__EXERCISE INSTRUCTIONS__.
Give again, word for word, every line in the entries below from the line with "camera: 15 degrees left, 10 degrees down" up to and including the line with "(560, 437) = (694, 456): laptop", and no other line.

__PROVIDED RECORDS__.
= Beginning of Section =

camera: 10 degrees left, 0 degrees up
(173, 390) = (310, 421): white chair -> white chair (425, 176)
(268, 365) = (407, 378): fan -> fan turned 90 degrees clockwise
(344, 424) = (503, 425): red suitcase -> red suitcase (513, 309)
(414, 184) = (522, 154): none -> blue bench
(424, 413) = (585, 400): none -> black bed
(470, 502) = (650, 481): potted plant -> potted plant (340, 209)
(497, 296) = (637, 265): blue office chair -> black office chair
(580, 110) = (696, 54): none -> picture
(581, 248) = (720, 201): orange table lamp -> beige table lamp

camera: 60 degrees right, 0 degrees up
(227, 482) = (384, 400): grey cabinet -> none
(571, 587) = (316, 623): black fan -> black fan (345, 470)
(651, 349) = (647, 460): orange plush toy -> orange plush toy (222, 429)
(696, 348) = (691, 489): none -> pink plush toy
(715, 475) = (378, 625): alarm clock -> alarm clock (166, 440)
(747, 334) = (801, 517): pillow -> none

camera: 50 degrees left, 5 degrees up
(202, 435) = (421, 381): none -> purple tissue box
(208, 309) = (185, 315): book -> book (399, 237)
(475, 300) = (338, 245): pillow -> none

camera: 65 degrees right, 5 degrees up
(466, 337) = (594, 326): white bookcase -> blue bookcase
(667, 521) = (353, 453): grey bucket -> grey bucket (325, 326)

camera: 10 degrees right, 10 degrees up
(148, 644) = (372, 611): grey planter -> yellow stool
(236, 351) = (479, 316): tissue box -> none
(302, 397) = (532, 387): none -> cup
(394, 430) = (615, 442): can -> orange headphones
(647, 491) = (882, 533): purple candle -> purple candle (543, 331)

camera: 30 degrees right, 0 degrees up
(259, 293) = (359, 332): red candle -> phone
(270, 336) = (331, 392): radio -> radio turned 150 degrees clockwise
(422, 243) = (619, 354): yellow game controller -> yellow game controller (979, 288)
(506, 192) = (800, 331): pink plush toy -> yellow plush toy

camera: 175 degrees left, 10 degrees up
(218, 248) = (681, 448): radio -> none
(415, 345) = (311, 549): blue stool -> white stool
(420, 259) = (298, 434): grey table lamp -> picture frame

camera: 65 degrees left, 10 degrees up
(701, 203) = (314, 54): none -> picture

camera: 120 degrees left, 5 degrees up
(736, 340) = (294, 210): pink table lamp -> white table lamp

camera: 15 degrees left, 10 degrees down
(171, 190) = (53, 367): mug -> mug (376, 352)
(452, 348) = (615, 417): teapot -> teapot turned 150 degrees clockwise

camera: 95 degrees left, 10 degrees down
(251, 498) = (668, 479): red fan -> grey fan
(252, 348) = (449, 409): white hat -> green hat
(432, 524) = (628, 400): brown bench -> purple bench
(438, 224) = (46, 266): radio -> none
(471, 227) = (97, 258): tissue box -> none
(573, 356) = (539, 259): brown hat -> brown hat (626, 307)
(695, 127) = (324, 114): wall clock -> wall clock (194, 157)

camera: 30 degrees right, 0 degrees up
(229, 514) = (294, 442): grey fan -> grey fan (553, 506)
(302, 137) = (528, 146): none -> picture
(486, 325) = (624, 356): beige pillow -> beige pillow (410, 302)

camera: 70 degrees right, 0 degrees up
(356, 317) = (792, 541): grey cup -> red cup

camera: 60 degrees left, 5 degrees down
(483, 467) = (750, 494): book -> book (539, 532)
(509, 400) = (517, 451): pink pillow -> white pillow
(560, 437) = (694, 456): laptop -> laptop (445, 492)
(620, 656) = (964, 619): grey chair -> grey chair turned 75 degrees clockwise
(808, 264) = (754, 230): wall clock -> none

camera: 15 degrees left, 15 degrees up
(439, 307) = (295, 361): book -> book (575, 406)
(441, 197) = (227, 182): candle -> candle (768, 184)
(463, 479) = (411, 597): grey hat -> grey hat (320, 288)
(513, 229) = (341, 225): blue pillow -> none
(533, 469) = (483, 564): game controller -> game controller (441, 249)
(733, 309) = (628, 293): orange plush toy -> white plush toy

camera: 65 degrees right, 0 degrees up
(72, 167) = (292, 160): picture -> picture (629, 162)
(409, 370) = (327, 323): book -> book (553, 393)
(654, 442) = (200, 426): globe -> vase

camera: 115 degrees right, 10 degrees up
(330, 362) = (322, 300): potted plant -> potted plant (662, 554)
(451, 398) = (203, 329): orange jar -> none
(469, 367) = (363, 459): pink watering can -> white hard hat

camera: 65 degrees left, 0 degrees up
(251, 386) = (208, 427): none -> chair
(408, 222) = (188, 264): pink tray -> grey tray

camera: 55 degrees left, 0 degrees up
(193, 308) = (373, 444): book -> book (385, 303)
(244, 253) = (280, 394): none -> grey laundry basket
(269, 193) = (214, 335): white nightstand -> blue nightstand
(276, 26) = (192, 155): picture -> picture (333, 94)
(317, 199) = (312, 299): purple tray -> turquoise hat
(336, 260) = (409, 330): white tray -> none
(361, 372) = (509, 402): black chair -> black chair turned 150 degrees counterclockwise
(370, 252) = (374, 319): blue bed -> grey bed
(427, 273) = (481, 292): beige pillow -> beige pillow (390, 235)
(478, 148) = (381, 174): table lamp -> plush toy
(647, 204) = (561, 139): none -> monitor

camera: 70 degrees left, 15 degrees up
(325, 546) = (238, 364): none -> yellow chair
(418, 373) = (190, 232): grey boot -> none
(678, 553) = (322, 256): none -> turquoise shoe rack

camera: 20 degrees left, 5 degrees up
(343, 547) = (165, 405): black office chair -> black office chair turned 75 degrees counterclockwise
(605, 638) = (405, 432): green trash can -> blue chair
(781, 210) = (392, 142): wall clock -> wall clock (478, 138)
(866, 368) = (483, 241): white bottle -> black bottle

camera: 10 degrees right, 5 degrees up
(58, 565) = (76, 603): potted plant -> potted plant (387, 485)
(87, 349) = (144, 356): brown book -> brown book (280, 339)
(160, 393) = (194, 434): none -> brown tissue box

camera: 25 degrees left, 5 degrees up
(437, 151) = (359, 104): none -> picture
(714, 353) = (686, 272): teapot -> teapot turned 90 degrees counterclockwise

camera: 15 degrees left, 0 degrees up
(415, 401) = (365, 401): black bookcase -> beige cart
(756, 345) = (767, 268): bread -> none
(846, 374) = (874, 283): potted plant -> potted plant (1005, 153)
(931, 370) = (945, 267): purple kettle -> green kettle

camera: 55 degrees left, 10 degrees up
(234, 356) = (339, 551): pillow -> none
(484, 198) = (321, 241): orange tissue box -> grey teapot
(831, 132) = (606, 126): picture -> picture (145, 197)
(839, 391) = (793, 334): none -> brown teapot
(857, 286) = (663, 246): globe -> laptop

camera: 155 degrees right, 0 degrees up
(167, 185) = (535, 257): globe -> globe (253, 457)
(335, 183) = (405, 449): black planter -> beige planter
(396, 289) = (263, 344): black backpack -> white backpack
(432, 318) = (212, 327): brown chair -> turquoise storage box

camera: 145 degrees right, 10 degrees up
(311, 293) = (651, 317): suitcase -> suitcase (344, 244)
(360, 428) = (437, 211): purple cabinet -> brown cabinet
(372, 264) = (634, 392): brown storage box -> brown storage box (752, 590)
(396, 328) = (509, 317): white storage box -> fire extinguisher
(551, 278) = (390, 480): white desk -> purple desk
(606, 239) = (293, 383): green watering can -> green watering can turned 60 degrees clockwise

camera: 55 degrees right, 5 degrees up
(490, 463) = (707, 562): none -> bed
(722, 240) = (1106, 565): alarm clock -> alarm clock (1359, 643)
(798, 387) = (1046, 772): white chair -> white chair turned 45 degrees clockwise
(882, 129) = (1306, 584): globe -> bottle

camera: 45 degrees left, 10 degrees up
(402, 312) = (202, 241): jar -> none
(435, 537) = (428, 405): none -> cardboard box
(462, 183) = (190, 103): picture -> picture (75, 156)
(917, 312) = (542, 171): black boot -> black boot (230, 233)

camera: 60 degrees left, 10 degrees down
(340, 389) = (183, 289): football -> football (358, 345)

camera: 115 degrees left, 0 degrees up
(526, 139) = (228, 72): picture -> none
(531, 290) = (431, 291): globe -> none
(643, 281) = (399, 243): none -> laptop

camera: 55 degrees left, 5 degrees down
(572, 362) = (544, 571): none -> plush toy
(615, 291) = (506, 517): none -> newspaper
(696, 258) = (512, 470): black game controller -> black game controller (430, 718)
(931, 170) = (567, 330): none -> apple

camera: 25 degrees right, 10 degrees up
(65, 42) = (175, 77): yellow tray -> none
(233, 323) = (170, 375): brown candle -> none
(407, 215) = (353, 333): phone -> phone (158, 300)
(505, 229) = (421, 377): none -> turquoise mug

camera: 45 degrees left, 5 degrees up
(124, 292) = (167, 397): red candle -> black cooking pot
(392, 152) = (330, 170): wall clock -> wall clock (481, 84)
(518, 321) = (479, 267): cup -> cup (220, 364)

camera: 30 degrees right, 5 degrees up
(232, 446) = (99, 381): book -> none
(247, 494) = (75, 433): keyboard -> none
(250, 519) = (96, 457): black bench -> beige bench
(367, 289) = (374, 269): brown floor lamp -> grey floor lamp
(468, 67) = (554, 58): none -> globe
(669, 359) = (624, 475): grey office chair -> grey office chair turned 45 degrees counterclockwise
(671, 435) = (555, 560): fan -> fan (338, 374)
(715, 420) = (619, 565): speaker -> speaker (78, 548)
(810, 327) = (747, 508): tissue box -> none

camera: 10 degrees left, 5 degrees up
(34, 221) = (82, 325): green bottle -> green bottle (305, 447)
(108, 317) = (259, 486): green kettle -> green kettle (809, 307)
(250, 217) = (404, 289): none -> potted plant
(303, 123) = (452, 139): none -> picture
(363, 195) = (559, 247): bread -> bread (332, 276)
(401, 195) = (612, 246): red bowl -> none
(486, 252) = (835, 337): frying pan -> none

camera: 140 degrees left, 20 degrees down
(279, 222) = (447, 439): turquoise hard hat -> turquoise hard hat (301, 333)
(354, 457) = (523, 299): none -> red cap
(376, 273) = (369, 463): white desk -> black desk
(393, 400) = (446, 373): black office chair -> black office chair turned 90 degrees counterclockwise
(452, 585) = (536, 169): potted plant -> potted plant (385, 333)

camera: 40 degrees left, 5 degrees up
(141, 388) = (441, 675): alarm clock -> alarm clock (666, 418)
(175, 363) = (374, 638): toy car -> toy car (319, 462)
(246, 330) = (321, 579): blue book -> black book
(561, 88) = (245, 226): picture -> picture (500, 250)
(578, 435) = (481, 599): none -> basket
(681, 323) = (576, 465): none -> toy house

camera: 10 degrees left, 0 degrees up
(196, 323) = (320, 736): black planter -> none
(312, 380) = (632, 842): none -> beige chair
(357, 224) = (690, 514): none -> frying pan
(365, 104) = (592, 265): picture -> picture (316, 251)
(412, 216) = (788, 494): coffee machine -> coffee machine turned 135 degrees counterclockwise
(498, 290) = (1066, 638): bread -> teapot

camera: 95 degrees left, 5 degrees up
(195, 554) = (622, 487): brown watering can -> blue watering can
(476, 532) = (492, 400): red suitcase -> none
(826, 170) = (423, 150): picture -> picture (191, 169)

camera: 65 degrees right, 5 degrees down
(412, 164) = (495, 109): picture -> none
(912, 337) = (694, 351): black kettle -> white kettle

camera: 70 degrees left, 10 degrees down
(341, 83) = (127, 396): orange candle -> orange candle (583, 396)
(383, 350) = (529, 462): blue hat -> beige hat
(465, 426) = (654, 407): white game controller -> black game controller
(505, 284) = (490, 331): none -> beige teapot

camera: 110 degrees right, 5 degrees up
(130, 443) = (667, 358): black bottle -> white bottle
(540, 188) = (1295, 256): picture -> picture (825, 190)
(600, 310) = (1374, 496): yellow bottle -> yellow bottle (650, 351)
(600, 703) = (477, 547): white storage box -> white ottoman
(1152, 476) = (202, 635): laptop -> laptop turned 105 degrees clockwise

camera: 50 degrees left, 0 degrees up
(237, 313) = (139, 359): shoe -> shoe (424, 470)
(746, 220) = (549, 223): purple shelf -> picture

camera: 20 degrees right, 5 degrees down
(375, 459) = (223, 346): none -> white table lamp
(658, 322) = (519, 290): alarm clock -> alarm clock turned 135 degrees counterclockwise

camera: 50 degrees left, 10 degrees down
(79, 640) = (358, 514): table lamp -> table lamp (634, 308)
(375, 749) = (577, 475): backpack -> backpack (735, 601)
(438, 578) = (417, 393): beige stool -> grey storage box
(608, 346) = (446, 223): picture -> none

= End of Section =

__YOUR SOLUTION__.
camera: 15 degrees left, 10 degrees down
(171, 190) = (53, 367): mug -> mug (376, 352)
(452, 348) = (615, 417): teapot -> teapot turned 150 degrees clockwise

camera: 95 degrees left, 10 degrees down
(251, 498) = (668, 479): red fan -> grey fan
(252, 348) = (449, 409): white hat -> green hat
(432, 524) = (628, 400): brown bench -> purple bench
(438, 224) = (46, 266): radio -> none
(471, 227) = (97, 258): tissue box -> none
(573, 356) = (539, 259): brown hat -> brown hat (626, 307)
(695, 127) = (324, 114): wall clock -> wall clock (194, 157)

camera: 30 degrees right, 0 degrees up
(229, 514) = (294, 442): grey fan -> grey fan (553, 506)
(302, 137) = (528, 146): none -> picture
(486, 325) = (624, 356): beige pillow -> beige pillow (410, 302)

camera: 70 degrees right, 0 degrees up
(356, 317) = (792, 541): grey cup -> red cup

camera: 60 degrees left, 5 degrees down
(483, 467) = (750, 494): book -> book (539, 532)
(509, 400) = (517, 451): pink pillow -> white pillow
(560, 437) = (694, 456): laptop -> laptop (445, 492)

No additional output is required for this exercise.